Chancellor Wolf Yeigh praised faculty who "open their hearts and minds" for students as he presented Distinguished Undergraduate Research and Creative Practice Mentor Awards to faculty members Brent Lagesse and Julie Shayne.
Yeigh presented the awards Friday at a reception following the Undergraduate Research and Creative Practice Symposium at the Activities and Recreation Center.
The mentor award goes to faculty members who exemplify UW Bothell’s commitment to undergraduate research education. The award winners are nominated by students, faculty or staff. Each receives $2,000 to further their research.
"Part of the reason I wanted to come to University of Washington Bothell is I find undergraduate research extremely important," said Lagesse an assistant professor in the School of School of Science, Technology, Engineering and Mathematics, Computing and Software Systems Division.

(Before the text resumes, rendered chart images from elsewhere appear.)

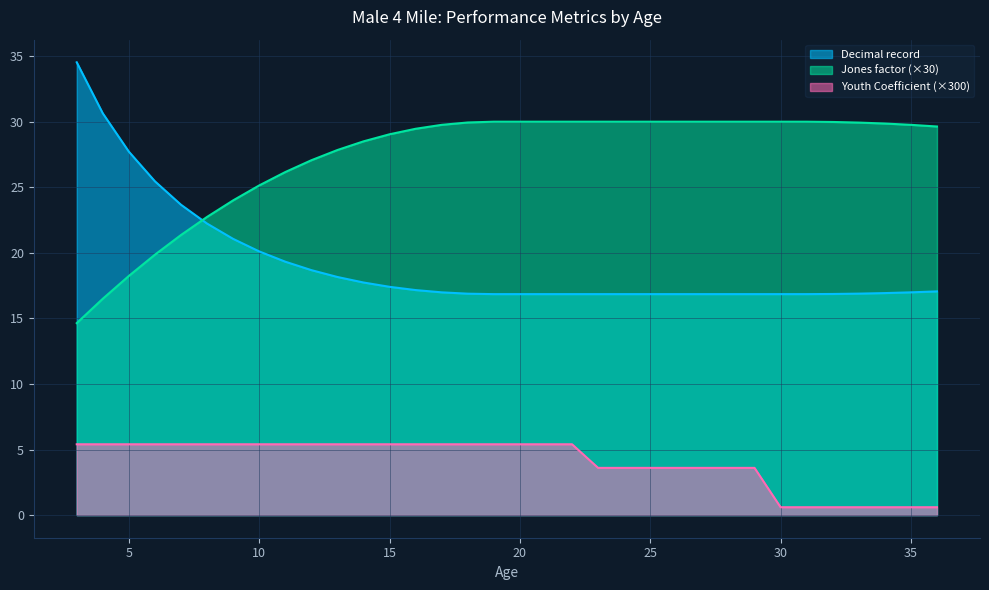

True or false: Jones factor has more than 0 interior local peaks.

False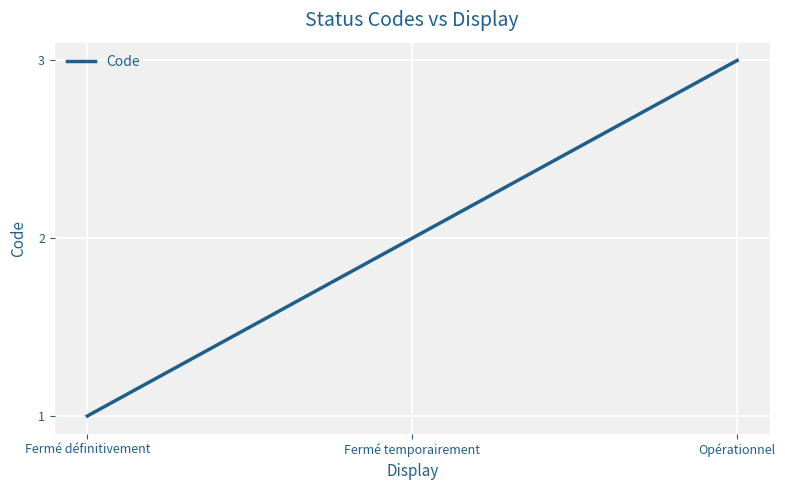

List the labels in order of value, largest first.

Opérationnel, Fermé temporairement, Fermé définitivement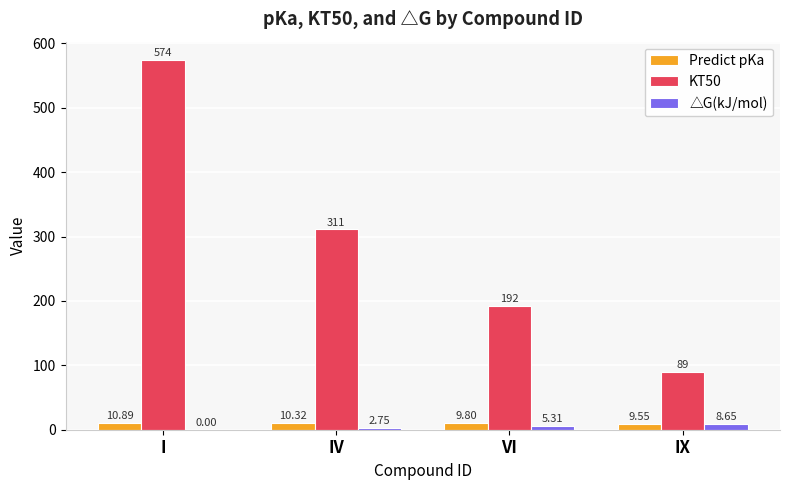

Which category has the highest value in the KT50 series?

I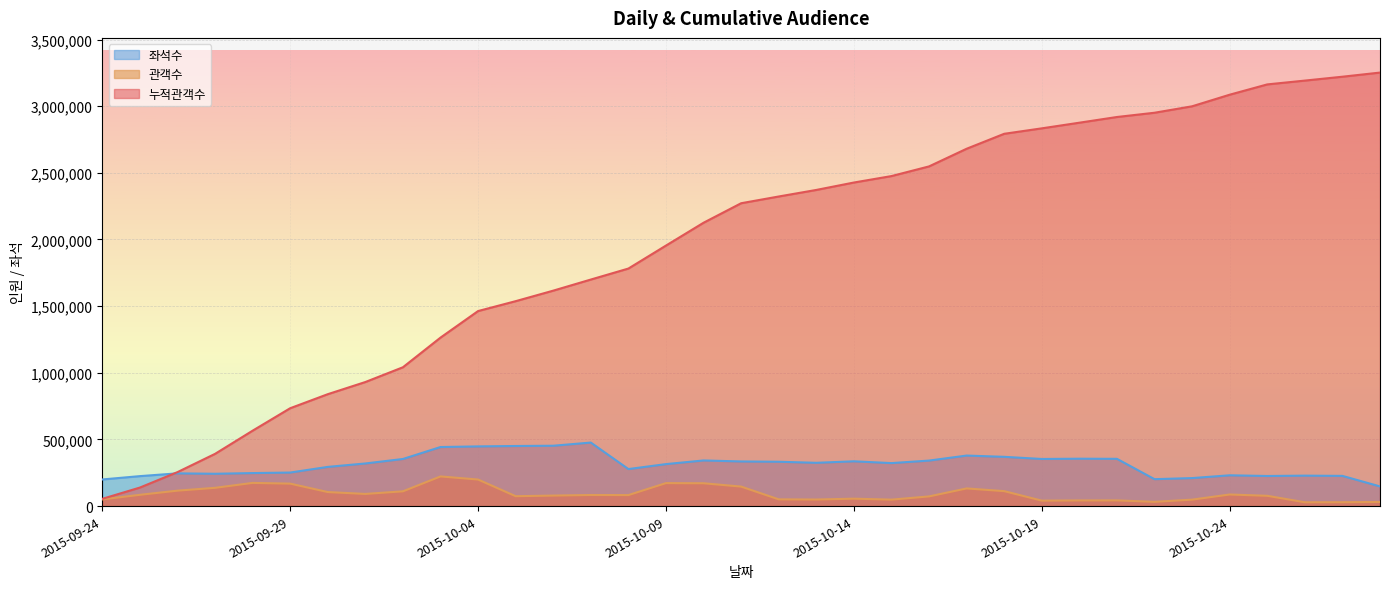

Which series changed the most between 2015-09-25 and 2015-10-05?

누적관객수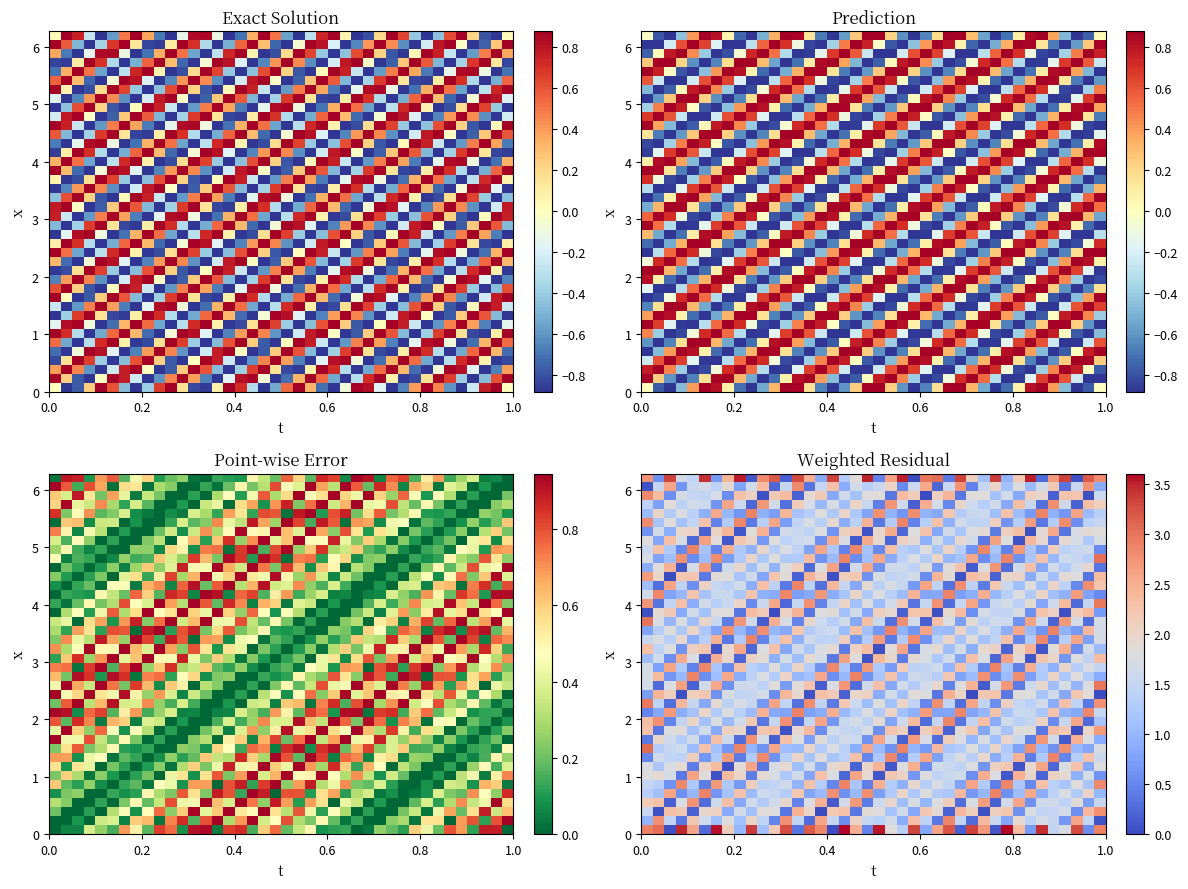

How many categories are shown in the chart?

40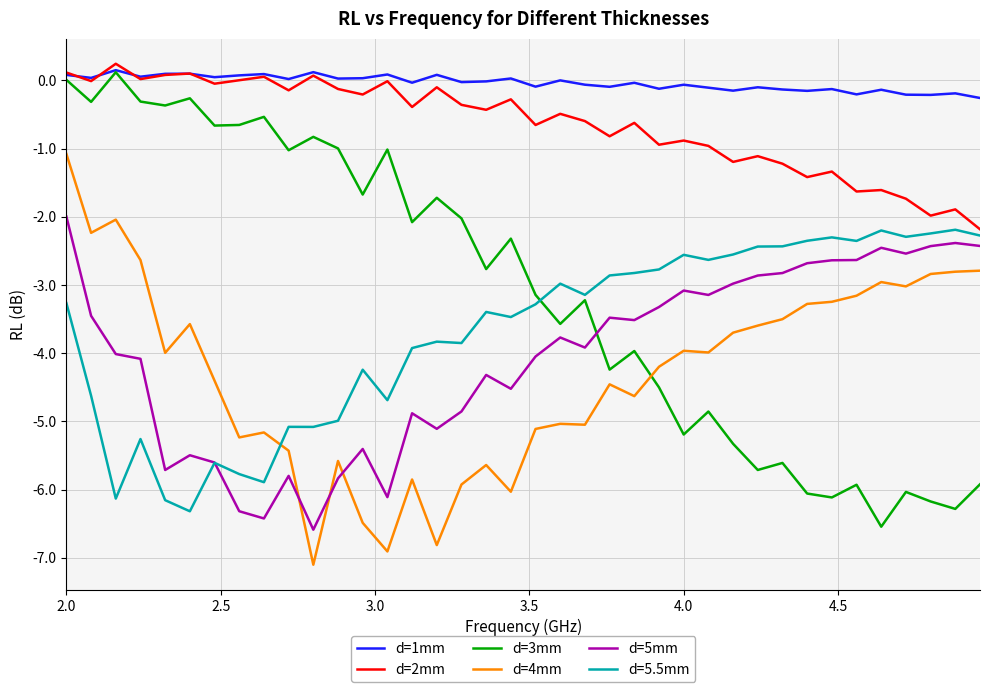

What is the difference between the maximum and minimum values in the d=2mm series?

2.4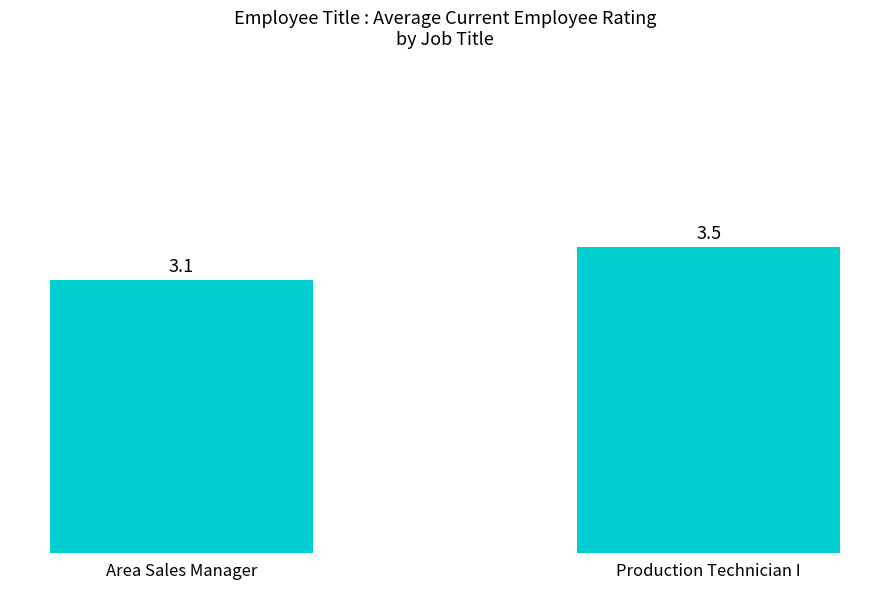

What is the greatest value displayed?

3.5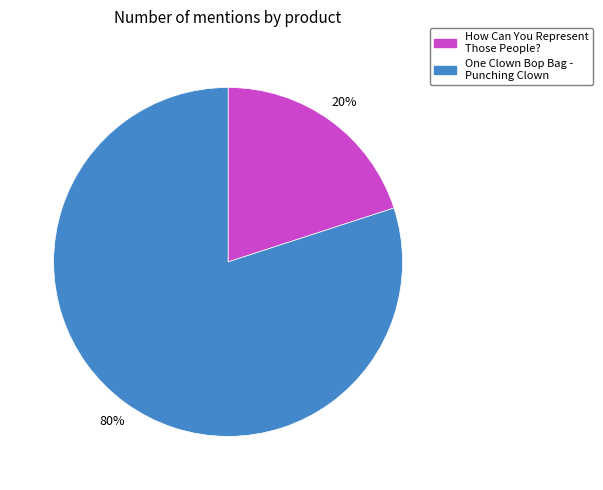

Combined, do How Can You Represent Those People? and One Clown Bop Bag - Punching Clown account for over 50%?

Yes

An expert in cyber security, he engages students in his research on security in wireless communication systems, secure machine learning, secure electronic voting and cyber security education. He had his 15-month-old daughter Keira with him to help accept the award.
"I'm so honored," said Shayne, a senior lecturer in the School of Interdisciplinary Arts and Sciences and faculty coordinator for gender, women and sexuality studies. "It means the world to me. It's my passion."
Shayne was named as an influential instructor by four of the five, UW Bothell students honored in the inaugural Husky 100, a tri-campus selection of students who demonstrate passion, leadership and commitment.
Shayne wrote about her passion for mentoring undergrads in a blog post. Information about the Gender, Women & Sexuality Studies degree is detailed on its website.
The daylong symposium was a big event for dozens of undergraduate students sharing presentations and posters displaying their research and scholarship in all disciplines, including performing arts.
Photo: Bruno Ouattara presents prosthetic hand project. (Marc Studer photos)
The annual symposium is an exceptional learning experience and a celebration of the students’ hard work, says Charlotte Rasmussen, director of undergraduate research.
Experiential learning is the hallmark of the University of Washington experience, said Chancellor Yeigh.